Campden FB: How do you think this award is helping families? Especially in such economically turbulent times?
SWAFFIN-SMITH: In terms of the potential for bringing the family even closer together and also to celebrate their success, this award really quite something, and it was encouraging that this year we had a significant increase in nominees.
Campden FB: Just how rigorous is the judging process?
SWAFFIN-SMITH: The families have to answer around 25 criteria by way of an interview, and they are given every opportunity to add as much colour to the answer as they want. The Evaluation Committee looks at what the companies have said in each case. They are not looking at somebody's interpretation of what has been said. In terms of rigour, each company is required to supply three years of financials, which are independently reviewed by a financial professional.

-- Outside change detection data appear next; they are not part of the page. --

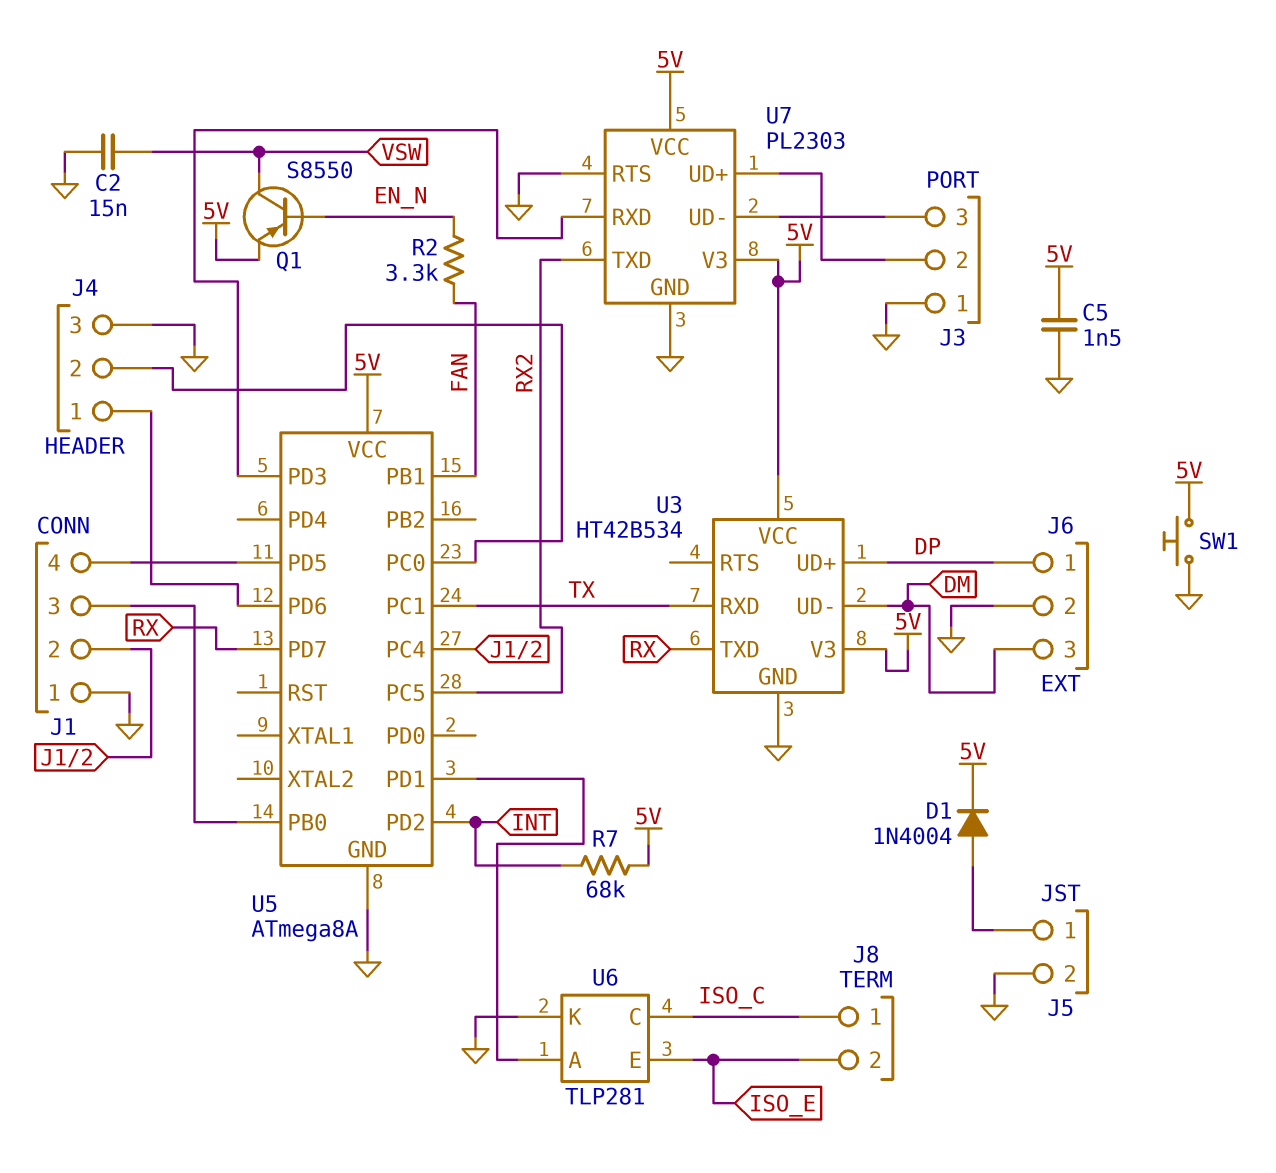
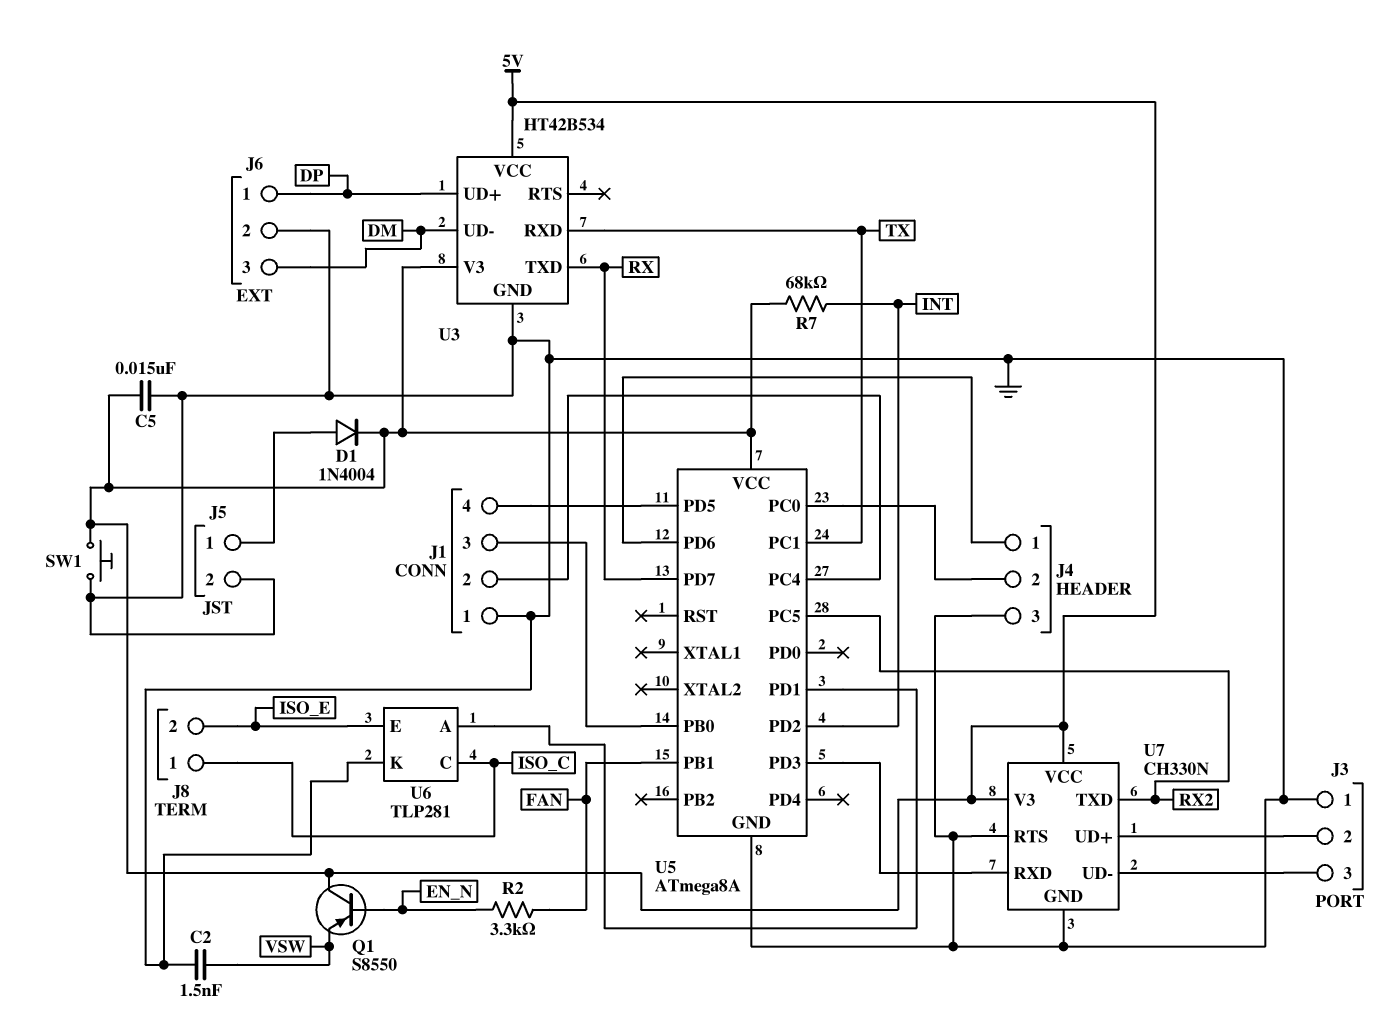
C2: 15nF (GND, VSW) -> 1.5nF (GND, VSW)
C5: 1.5nF (5V, GND) -> 15nF (5V, GND)
Q1: PNP S8550 (B EN_N, C VSW, E 5V) -> PNP S8550 (B EN_N, C 5V, E VSW)
U7: PL2303 -> CH330N

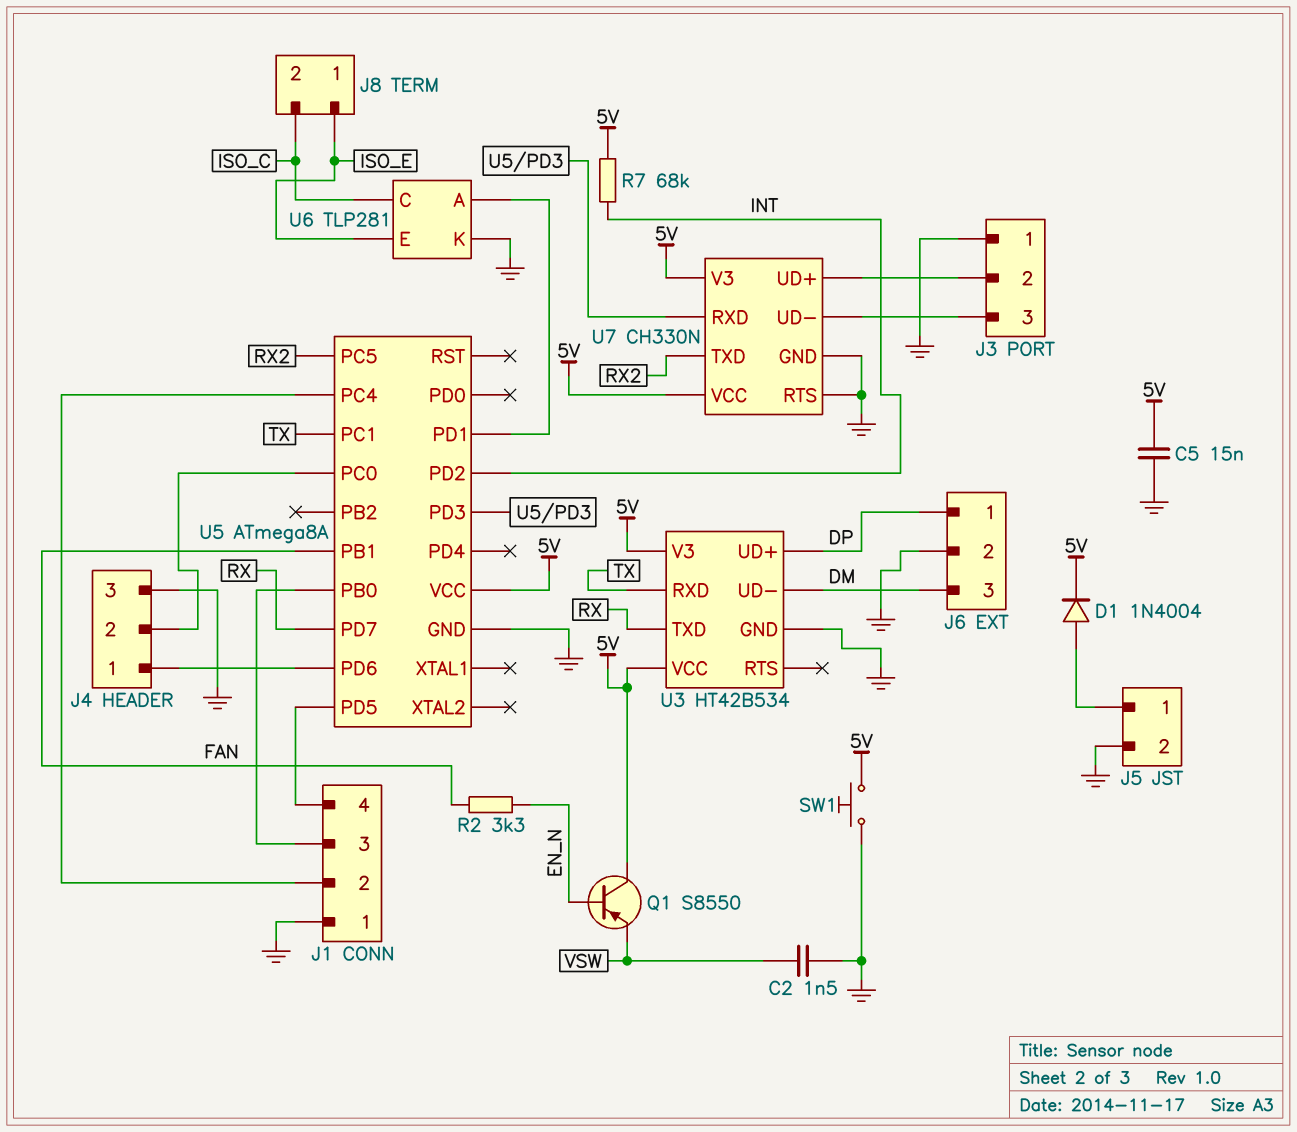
J8 pin 1: ISO_C -> ISO_E
J8 pin 2: ISO_E -> ISO_C

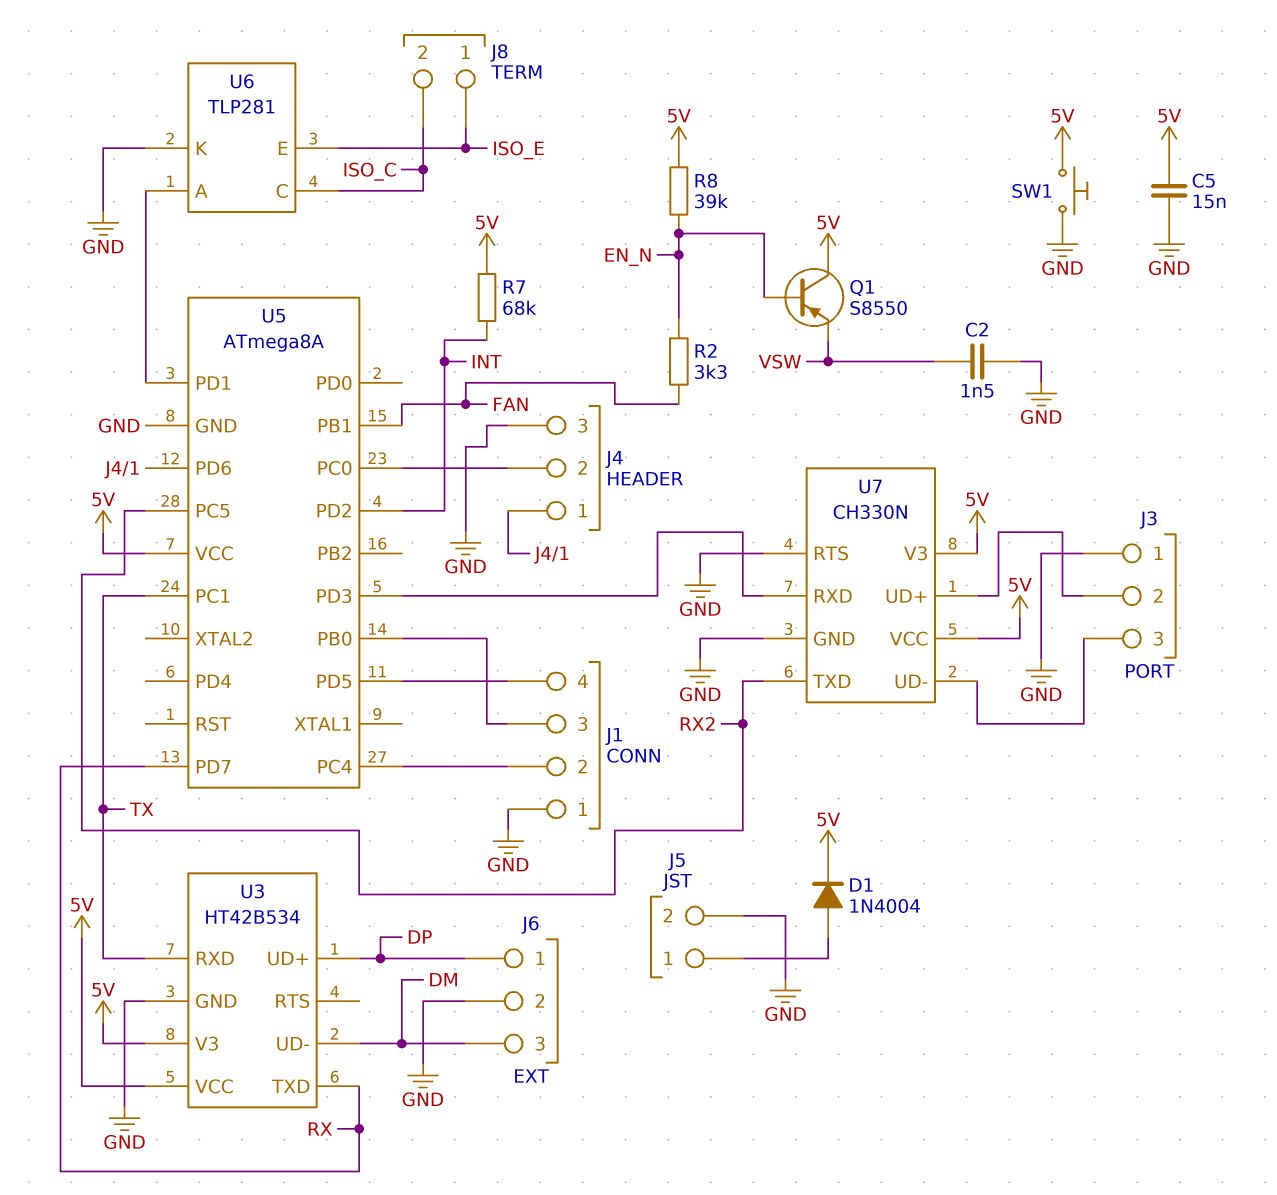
R8: none -> 39k (5V, EN_N)

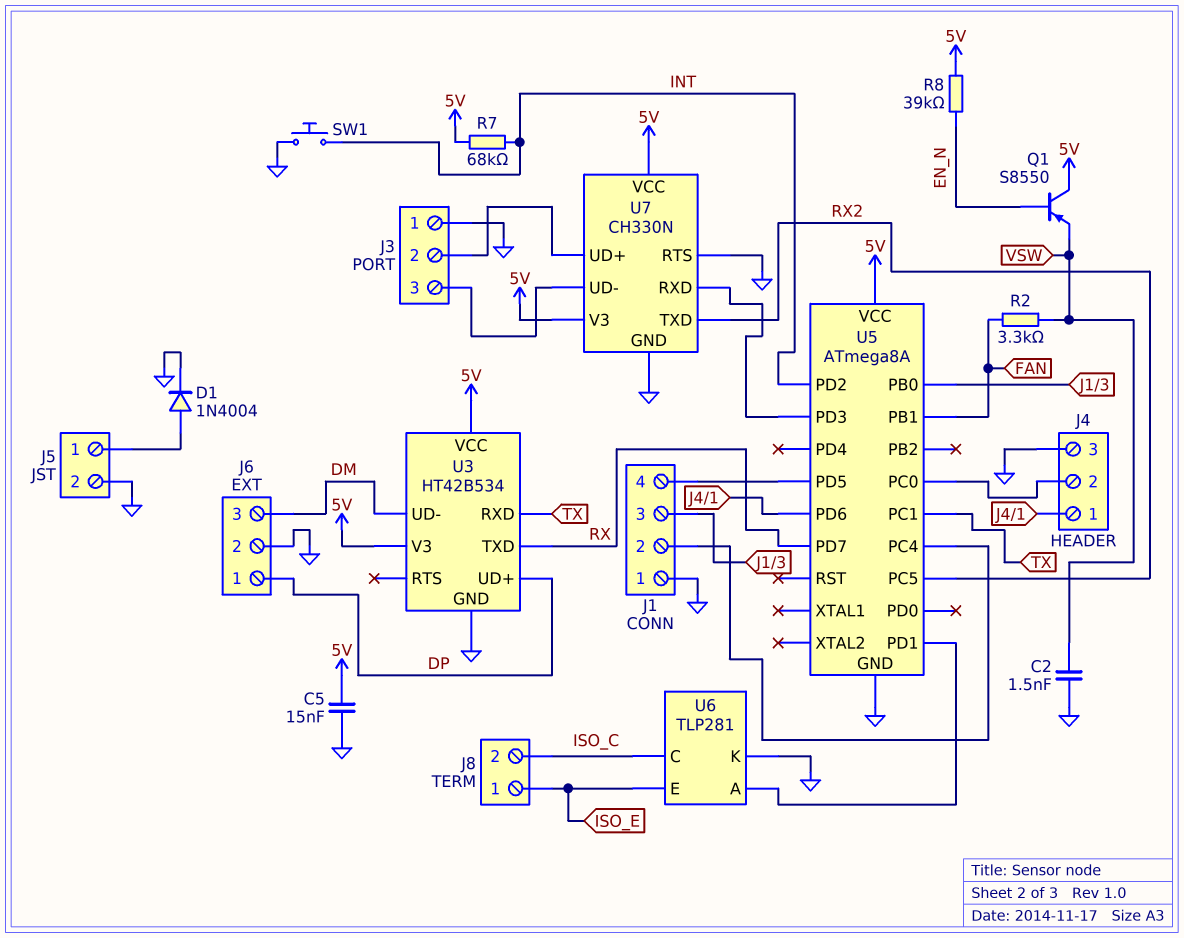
D1: diode 1N4004 (A J5/1, K 5V) -> diode 1N4004 (A J5/1, K GND)
R2: 3.3k (EN_N, FAN) -> 3.3k (FAN, VSW)
SW1: button (5V, GND) -> button (GND, INT)

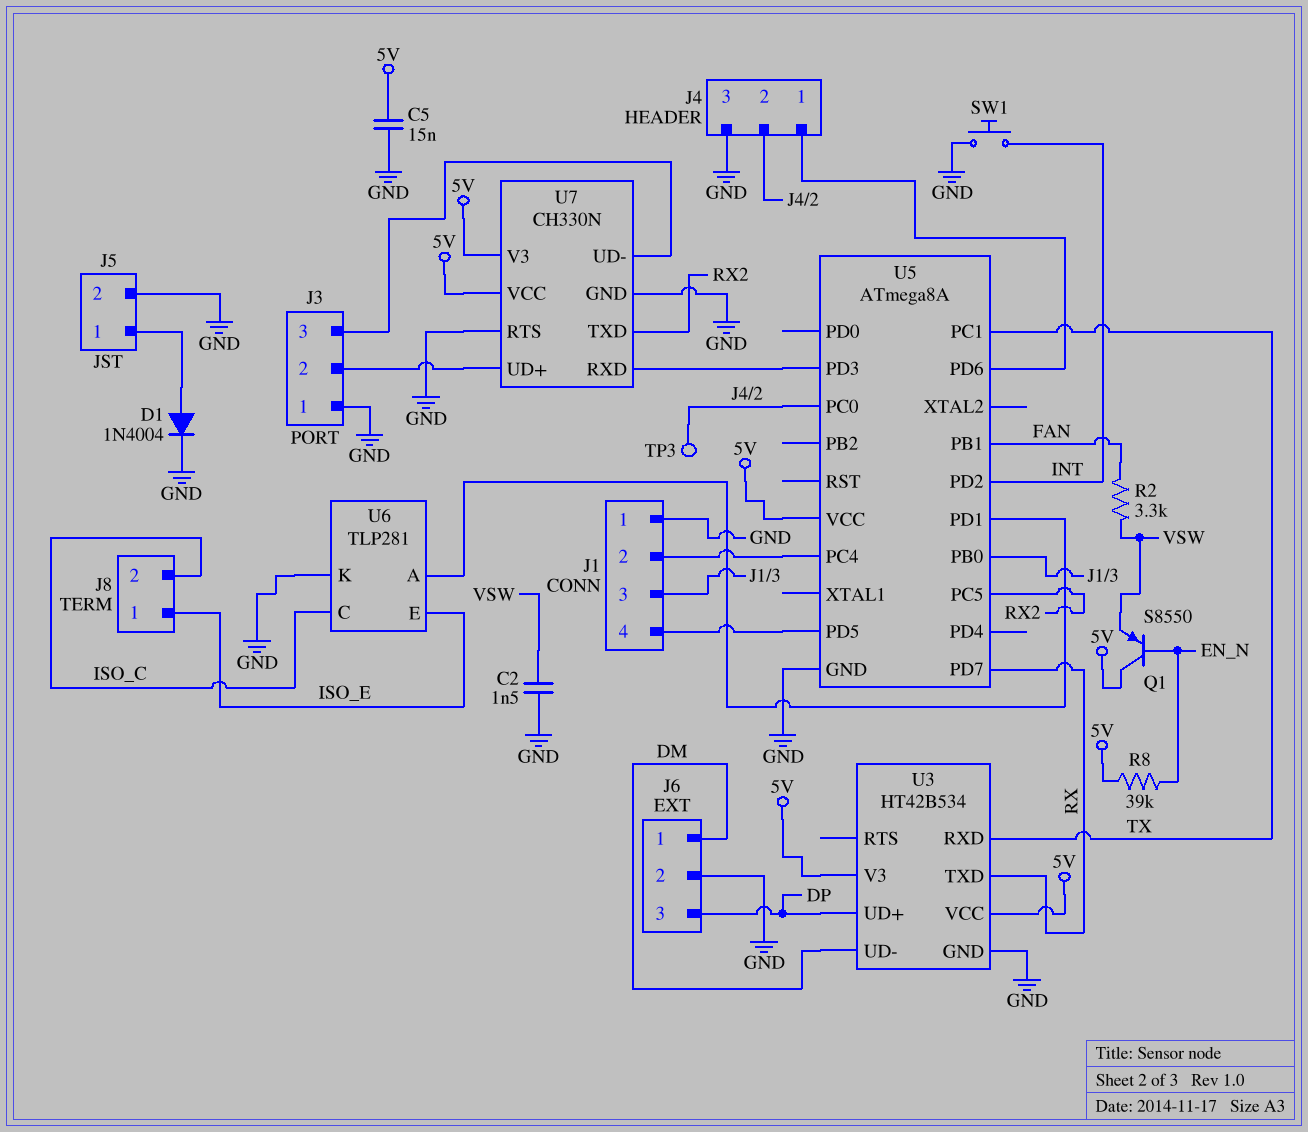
J6 pin 1: DP -> DM
J6 pin 3: DM -> DP
R7: 68k (5V, INT) -> none
TP3: none -> test point (J4/2)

Companies are also invited to submit their corporate structures, family trees, business descriptions, evidence of constitutions, and other information that provide an understanding of the company. Ultimately, the Evaluation Committee sees a lot of material and there is a lot of rigour to the process.
NICHOLSON: Last year I visited a couple of businesses and had four hours with the whole family. In the judgement process of the award, companies that do not win are given the opportunity to get feedback to help them understand and they didn't get through. In many ways it serves as a corporate health check.
Campden FB: So do you think family business is ready to weather the current economic storm?
NICHOLSON: The feedback we have given the nominees is that we are in a cycle that could last two or three years or more. Businesses clearly need to be very focused on how they are going to pass through it. What's evident is that they are all prepared for a storm, but it wasn't really quite clear what they were really doing about it.
SWAFFIN-SMITH: This is a sufficiently complicated economic environment, but having a tangible plan is more necessary than just saying "oh it's going to be difficult".
ARMSTRONG: I think one unfortunate consequence of the economic downturn is that many companies will be reluctant to use external advisors or take on non-execs. But it is actually the precise time when they ought to be, because this is when you need all the help you can get.
NICHOLSON: The things that apply to make a world-class company are the same that apply to a successful, surviving, developing family business. And one of the most important things is always the use of outside people, networking, listening to lots of people, not listening to one person's advice, but actually trying to work out what is best for you.